The Truth About Gilbert Gottfried's Speaking Voice

Actor and comedian Gilbert Gottfried has died at age 67. On April 12, Gottfried's family announced the news on Twitter, saying, "We are heartbroken to announce the passing of our beloved Gilbert Gottfried after a long illness. Gilbert was a wonderful husband, brother, friend, and father to his two young children. Although today is a sad day for all of us, please keep laughing as loud as possible in Gilbert's honor." The actor's publicist, Glenn Schwartz, later explained that Gottfried was suffering from a form of muscular dystrophy for some time before his death, per The New York Times.

Gottfried's family also remembered him as "the most iconic voice in comedy," as he was often recognized for his brilliant voice-over work. Gottfried got his start in the entertainment business by doing stand-up and made appearances on "Saturday Night Live" and the last three "Sharknado" movies, per The Wrap. He's famously played so many beloved characters throughout his prolific decades-long acting career, like in Disney's hit animation film "Aladdin," that many don't even know what Gottfried's actual voice sounds like. 

Because the comedian's voice was so distinguishable, Gottfried was hard to miss in any room.
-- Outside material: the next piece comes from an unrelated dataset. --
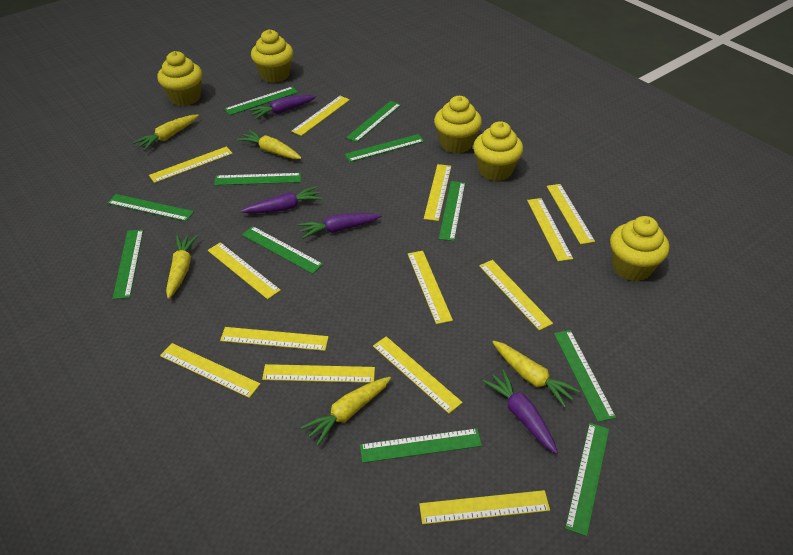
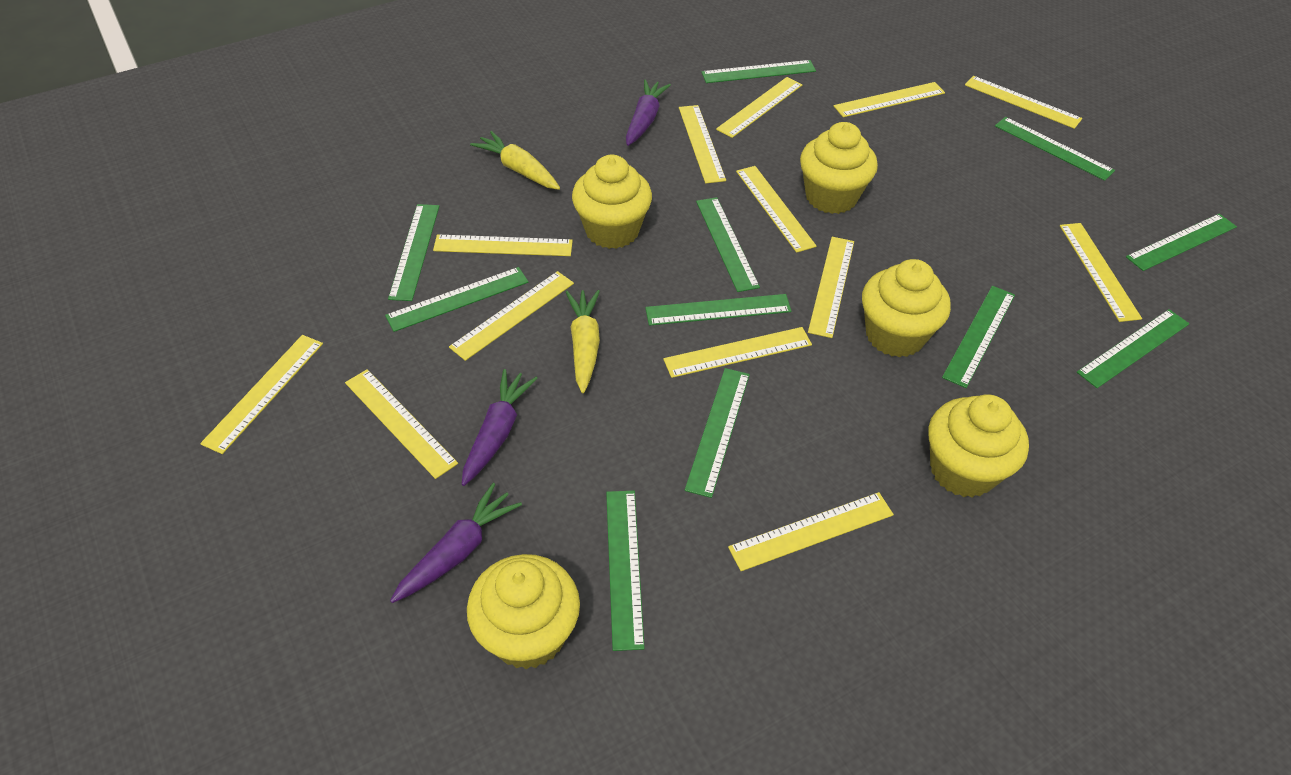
purple carrot: [241,186,322,213] [249,95,316,120] [298,213,381,239] [483,369,558,454] = 4 -> [390,483,522,603] [462,369,538,486] [626,79,671,146] = 3
yellow carrot: [133,114,199,150] [166,235,198,299] [237,130,302,159] [301,377,391,446] [492,341,580,408] = 5 -> [470,131,560,190] [566,290,600,393] = 2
His ability to fall into different characters was so rare that according to The U.S. Sun, he became known for having two separate voices, one for work and one for personal life.

Gilbert Gottfried's signature voice was a facade

Comedy legend Gilbert Gottfried became known for having a separate persona with a high-pitched voice and loud tone while at work. In March 2015, Gottfried told Observer his reasonings for using different voices depending on the setting saying, "People ask how I came up with my delivery and my whole style. To me, it's like walking up to someone on the street and saying, 'How did you develop that walk?'" Ever since Gottfried started doing stand-up comedy decades ago, he always made it look easy to get into character. However, his voiceover work as the talkative macaw Iago in "Aladdin" truly solidified his sound as distinctly remarkable, per CNN. In the Disney film, his signature scream peak is notably iconic. 

For some time, Gottfried also lent his voice to the insurance agency Aflac, where he represented the company's duck mascot, per The Wrap. Although not all of the actor and comedian's work was family-friendly, such as his time on Fox's prolific adult sitcom "Family Guy," he's also recognized for taking gigs on Nickelodeon's animated series "Spongebob Squarepants." In August 2017, Gottfried told the Miami New Times, "As long as there are people around dumb enough to pay" him for making his voice sound tumultuous, he's "willing to" continue the persona.

Although Gottfried's grafting delivery is what landed him a successful career in Hollywood, it's not actually his natural speaking voice.

What was Gilbert Gottfried's real voice like?

According to Observer, Gilbert Gottfried's actual speaking voice is much slower and more measured than what the world is used to hearing him sound like on television. Compared to the shrieking and thundering sound that Gottfried's audiences instantly recognize, his real speaking tone is thoughtful and almost baritone-like. Although Gottfried confidently played numerous animated characters throughout his decades-long career in showbiz, his true voice is more mild-mannered. 

In 2017, Gottfried's documentary titled "Gilbert" was released, and it got to show fans and other celebrities what he was really like when all the cameras are off: a family man who wasn't loud or shrieky. While speaking about the comedian's film, "The View" co-host Whoopi Goldberg said it was "quite amazing to see" Gottfried talking "when he's not on," per The U.S. Sun. Comedian Jim Gaffigan thought the same thing, saying, "He's a very sweet, rather shy person off-stage." Howard Stern once played a clip of Gottfried's real voice on the show, shocking his sidekick, Robin Quivers. "That's serial killer Gilbert," they both joked.

In August 2017, Gottfried told the Miami New Times that he wanted to be "remembered for all of his work," including the children's programs and more prolific jobs he accomplished. But we think that above all, he'll be remembered for his unmistakable vocal tone.